A close look at the six-page summary of Biden’s examination on Wednesday, however, reveals his symptoms of aging that are becoming increasingly apparent even to the most casual observer.
He suffers from sleep apnea and now uses a CPAP machine “most of the time.” He takes Eliquis in order to lower the risk of a heart attack due to his continuing atrial fibrillation (a-fib). He suffers from acid reflux and takes Pepcid in the morning and Nexium in the evening “for better acid control,” according to O’Connor.
Biden “demonstrate[es] a perceptibly stiffened ambulatory gait … a result of degenerative” arthritis in his back. It is, according to his doctor, “moderate to severe,” but not yet severe enough to require surgery.
He has “peripheral neuropathy” in his feet — which may explain some of his recent incidents of “loss of balance or coordination” (from Healthline.com).
All of this, according to O’Connor, explains Biden’s increasingly obvious decrease in mobility:
A combination of significant spinal arthritis, post-fracture foot arthritis, and a sensory neuropathy of the feet are the explanation for the subtle gait changes which I was investigating.
Biden takes a bevy of various medications, some prescribed, including Eliquis, Crestor (to keep his cholesterol under control), Dymista nasal spray (for his allergies), Pepcid, and Nexium.
O’Connor concluded, following the physical exam on Wednesday, that Biden is “a healthy, active, robust 81-year-old male, who remains fit to successfully execute the duties of the Presidency, to include those as Chief Executive, Head of State, and Commander in Chief.”
If he is, as Dr.

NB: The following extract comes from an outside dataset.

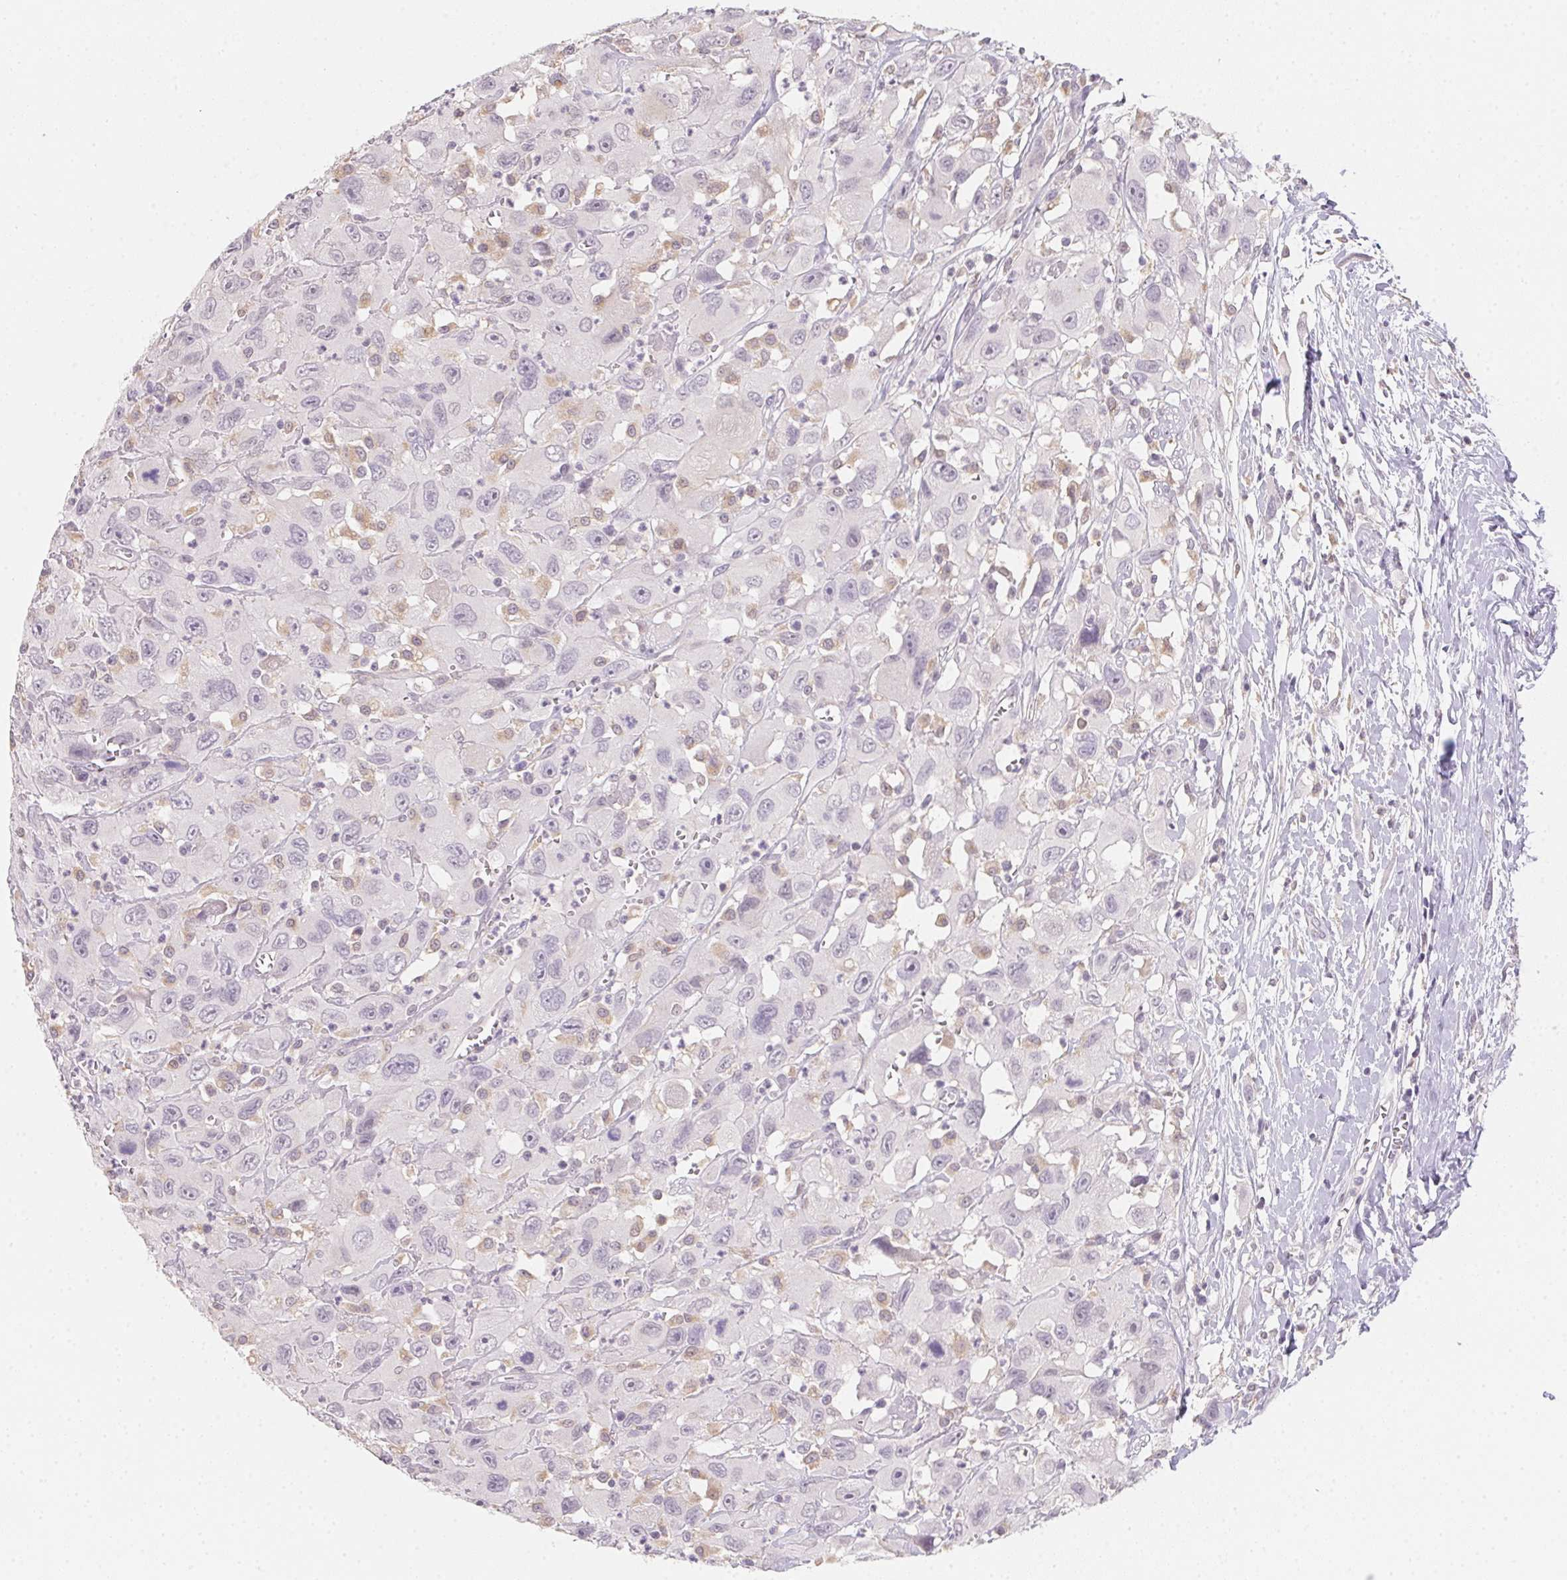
{"staining": {"intensity": "weak", "quantity": "<25%", "location": "cytoplasmic/membranous"}, "tissue": "head and neck cancer", "cell_type": "Tumor cells", "image_type": "cancer", "snomed": [{"axis": "morphology", "description": "Squamous cell carcinoma, NOS"}, {"axis": "morphology", "description": "Squamous cell carcinoma, metastatic, NOS"}, {"axis": "topography", "description": "Oral tissue"}, {"axis": "topography", "description": "Head-Neck"}], "caption": "Tumor cells show no significant protein positivity in head and neck cancer.", "gene": "SLC6A18", "patient": {"sex": "female", "age": 85}}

O’Connor concludes, “fit for duty,” why are so many, including Democratic voters, questioning his “fitness” to serve for another four years? In a recent survey by Redfield & Wilton Strategies, six out of 10 voters said they agree (some strongly) that “Biden is too old to seek a second term as president.” In another survey by ABC News/Ipsos, that number is closer to nine out of 10.
This is reinforced daily by the growing list of “Biden gaffes” appearing, at last count, on eight pages at YouTube.
It didn’t help any that Biden’s exam occurred just three weeks after the special counsel found Biden guilty of violating the law regarding his careless storing of top-secret documents but said that he wouldn’t have been found guilty by a trial of his peers out of their sympathy for an “elderly man with a poor memory.”
Newsweek, a liberal weekly magazine, wrote that “Biden’s historically low job approval numbers and lackluster showing in head-to-head polls against Trump have fueled increasingly intense chatter that Democrats would be better off picking some else to run” in November. Progressive columnist and vocal Trump critic Ezra Klein stated bluntly: “Democrats have a better option than Biden.”
This must be encouraging to California Governor Gavin Newsom, who has already launched his informal presidential campaign by attending fundraisers around the country and photo ops with communists around the world.
The day that O’Connor released his review of Biden’s exam, Biden offered proof, if additional proof be needed, that something was off upstairs. He laughed, saying, “My memory is fine,” and then, taking a question from reporters about the catastrophe in the Middle East, mixed up the names of the leaders of Egypt and Mexico. This came just a week after he said he had spoken with dead European leaders in France and Germany.
Missing from O’Connor’s report was a “cognition test,” with White House spokesperson Karine Jean-Pierre claiming that Biden “doesn’t need a cognitive test.”
Such a test is likely unnecessary to most voters, who have already concluded that Biden’s best days are behind him.